As followers of Jesus we recognise the reality of a broken world. A world broken by sin but a world being prepared for restoration and renewal through the coming again of Jesus Christ. For through Christ there is the promise of forgiveness for our own sin and shame. Through Christ there is the promise of being able to live by faith in relationship with God. Through Christ there is the promise of the restoration of the world. Through Christ is the promise of life-everlasting in the renewed creation of God.
In the same way as the Old Testament saints live by faith for what is to come, so too we live in the world as people who know there is greater to come (despite how bad it may look at times) as God prepares us for the restoration of all things.
I’m a big fan of CS Lewis’ Chronicles of Narnia series. I really enjoy reading the whole collection every so often, and at the end of the final book, The Last Battle, there is a depiction of heaven as the various characters and animals make their way to a renewed land. Lewis writes,
It is as hard to explain how this sunlit land was different from the old Narnia as it would be to tell you how the fruits of that country taste. Perhaps you will get some idea of it if you think like this. You may have been in a room in which there was a window that looked out on a lovely bay of the sea or a green valley that wound away among mountains. And in the wall of that room opposite to the window there may have been a looking-glass. And as you turned away from the window you suddenly caught sight of that sea or that valley, all over again, in the looking glass. And the sea in the mirror, or the valley in the mirror, were in one sense just the same as the real ones: yet at the same time there were somehow different — deeper, more wonderful, more like places in a story: in a story you have never heard but very much want to know.
The difference between the old Narnia and the new Narnia was like that. The new one was a deeper country: every rock and flower and blade of grass looked as if it meant more. I can’t describe it any better than that: if ever you get there you will know what I mean.

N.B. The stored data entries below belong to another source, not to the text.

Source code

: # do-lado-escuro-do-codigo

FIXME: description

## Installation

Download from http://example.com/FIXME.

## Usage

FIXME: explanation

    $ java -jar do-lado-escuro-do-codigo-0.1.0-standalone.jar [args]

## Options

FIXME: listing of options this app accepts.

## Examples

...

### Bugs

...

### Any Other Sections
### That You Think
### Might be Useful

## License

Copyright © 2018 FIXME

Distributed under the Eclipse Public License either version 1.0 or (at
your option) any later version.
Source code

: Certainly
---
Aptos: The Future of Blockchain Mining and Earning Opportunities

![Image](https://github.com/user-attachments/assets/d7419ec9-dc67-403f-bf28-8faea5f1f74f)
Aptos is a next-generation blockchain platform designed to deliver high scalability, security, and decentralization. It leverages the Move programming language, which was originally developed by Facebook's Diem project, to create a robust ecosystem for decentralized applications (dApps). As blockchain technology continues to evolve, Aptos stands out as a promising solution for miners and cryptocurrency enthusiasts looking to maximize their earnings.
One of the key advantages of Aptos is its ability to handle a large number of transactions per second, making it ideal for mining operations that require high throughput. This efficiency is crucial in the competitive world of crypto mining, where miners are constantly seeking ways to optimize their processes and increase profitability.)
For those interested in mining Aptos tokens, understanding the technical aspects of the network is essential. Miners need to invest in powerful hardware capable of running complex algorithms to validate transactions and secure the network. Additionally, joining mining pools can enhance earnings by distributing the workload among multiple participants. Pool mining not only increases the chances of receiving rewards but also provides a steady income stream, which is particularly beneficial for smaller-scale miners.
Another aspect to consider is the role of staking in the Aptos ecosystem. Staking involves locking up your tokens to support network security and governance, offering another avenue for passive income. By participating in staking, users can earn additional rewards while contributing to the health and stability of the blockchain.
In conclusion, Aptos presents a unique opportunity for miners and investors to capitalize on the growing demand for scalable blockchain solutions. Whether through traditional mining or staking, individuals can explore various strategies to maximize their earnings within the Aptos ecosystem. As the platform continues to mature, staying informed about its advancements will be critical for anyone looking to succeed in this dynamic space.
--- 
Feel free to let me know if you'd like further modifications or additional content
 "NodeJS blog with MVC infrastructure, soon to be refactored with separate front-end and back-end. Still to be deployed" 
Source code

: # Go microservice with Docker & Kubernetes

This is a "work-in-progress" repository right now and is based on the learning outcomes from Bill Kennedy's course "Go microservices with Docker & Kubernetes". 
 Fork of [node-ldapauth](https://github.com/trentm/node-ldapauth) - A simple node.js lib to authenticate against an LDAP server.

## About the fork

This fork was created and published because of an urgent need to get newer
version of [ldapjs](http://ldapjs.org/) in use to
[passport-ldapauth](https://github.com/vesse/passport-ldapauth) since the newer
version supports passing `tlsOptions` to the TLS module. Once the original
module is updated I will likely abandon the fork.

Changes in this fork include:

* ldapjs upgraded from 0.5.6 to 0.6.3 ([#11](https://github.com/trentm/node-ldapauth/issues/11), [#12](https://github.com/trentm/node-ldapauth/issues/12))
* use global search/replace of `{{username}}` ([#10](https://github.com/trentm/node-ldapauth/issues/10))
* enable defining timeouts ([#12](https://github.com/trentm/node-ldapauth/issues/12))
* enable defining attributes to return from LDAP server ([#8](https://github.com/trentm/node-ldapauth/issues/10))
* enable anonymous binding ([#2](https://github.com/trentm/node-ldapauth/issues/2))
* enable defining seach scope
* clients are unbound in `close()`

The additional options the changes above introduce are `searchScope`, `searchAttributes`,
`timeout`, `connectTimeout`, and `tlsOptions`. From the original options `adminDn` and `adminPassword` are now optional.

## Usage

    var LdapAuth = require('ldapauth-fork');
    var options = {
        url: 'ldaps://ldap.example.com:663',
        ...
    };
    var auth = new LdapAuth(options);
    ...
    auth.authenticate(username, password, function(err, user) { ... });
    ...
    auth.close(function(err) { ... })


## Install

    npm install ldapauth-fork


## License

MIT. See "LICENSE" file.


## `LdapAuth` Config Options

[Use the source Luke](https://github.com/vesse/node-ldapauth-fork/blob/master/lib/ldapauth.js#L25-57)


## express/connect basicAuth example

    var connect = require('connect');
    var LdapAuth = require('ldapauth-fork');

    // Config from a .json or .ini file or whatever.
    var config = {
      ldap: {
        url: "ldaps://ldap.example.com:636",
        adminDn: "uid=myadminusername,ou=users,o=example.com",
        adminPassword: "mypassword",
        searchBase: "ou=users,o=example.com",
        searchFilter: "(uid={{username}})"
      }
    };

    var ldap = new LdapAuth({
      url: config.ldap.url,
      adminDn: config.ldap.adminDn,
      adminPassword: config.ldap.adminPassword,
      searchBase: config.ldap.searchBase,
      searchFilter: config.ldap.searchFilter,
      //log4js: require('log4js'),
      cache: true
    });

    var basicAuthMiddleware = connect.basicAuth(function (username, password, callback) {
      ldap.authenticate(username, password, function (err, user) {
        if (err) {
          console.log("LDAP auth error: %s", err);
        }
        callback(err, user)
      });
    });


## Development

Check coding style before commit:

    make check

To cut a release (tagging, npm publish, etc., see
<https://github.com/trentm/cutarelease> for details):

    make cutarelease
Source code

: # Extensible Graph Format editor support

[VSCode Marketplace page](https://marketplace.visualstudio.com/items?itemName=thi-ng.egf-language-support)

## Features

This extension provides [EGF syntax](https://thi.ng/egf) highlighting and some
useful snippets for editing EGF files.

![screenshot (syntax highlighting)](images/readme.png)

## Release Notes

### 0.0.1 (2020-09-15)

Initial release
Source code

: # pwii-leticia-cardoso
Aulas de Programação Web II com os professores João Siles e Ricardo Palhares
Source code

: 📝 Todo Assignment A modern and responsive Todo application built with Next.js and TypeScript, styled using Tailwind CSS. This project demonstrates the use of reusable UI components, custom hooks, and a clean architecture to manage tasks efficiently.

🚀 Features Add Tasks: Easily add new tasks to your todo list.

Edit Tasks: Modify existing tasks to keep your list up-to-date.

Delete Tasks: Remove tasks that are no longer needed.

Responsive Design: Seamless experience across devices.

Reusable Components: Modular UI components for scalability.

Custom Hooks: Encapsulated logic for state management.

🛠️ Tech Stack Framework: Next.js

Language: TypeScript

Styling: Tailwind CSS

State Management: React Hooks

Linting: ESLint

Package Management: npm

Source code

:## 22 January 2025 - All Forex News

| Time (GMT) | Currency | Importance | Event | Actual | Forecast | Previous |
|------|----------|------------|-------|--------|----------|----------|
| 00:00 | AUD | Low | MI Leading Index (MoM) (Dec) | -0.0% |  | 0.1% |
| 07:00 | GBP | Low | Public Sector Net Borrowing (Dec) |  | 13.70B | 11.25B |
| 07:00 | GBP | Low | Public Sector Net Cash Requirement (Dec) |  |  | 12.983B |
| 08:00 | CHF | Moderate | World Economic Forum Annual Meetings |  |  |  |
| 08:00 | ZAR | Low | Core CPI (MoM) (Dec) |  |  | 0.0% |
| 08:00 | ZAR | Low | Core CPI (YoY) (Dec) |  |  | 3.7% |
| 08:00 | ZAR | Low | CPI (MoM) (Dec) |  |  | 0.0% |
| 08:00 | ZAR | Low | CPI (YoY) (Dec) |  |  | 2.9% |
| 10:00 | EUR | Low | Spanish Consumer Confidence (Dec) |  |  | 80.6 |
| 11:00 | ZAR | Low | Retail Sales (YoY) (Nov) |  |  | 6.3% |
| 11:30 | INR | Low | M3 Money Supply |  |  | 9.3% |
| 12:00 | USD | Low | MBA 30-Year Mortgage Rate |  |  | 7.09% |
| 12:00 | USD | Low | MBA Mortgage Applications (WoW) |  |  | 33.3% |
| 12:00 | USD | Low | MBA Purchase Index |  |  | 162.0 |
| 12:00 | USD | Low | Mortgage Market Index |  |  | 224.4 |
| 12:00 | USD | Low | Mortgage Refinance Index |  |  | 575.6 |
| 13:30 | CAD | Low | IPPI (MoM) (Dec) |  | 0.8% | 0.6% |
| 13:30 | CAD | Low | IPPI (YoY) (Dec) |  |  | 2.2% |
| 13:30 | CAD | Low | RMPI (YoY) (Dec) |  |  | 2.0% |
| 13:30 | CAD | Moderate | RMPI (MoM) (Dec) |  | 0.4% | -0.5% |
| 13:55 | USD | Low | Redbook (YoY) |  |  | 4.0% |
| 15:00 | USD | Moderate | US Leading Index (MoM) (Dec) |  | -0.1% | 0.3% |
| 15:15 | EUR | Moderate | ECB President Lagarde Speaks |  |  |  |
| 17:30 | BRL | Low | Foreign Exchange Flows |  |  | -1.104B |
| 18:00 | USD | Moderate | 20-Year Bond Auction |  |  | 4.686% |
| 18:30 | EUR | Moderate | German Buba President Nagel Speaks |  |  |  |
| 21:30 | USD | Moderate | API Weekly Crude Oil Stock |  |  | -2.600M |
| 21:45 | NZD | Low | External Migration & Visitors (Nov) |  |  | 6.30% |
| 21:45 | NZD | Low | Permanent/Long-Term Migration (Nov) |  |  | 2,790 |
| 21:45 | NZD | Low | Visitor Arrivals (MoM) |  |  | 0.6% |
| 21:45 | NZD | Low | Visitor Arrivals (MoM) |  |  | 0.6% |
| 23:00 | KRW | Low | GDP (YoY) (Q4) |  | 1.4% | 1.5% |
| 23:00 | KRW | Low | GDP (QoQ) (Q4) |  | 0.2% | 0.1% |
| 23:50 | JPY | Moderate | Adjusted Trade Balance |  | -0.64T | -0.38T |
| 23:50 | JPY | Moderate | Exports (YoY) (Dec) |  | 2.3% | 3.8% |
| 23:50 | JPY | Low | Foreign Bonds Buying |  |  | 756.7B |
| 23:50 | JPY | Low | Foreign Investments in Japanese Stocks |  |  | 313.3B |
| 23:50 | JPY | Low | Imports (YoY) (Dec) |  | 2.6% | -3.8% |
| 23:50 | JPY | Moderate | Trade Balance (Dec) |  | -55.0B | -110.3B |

It was the Unicorn who summed up what everyone was feeling. He stamped his right fore-hoof on the ground and neighed, and then he cried:
“I have come home at last! This is my real country! I belong here. This is the land I have been looking for all my life, though I never knew it till now. The reason why we loved the old Narnia is that it sometimes looked a little like this. Bree-hee-hee! Come further up, come further in!” (p154-155)
A vivid piece of writing, but also a great reminder that we do indeed live, by faith, looking forward to the Holy City, a better country, a heavenly one.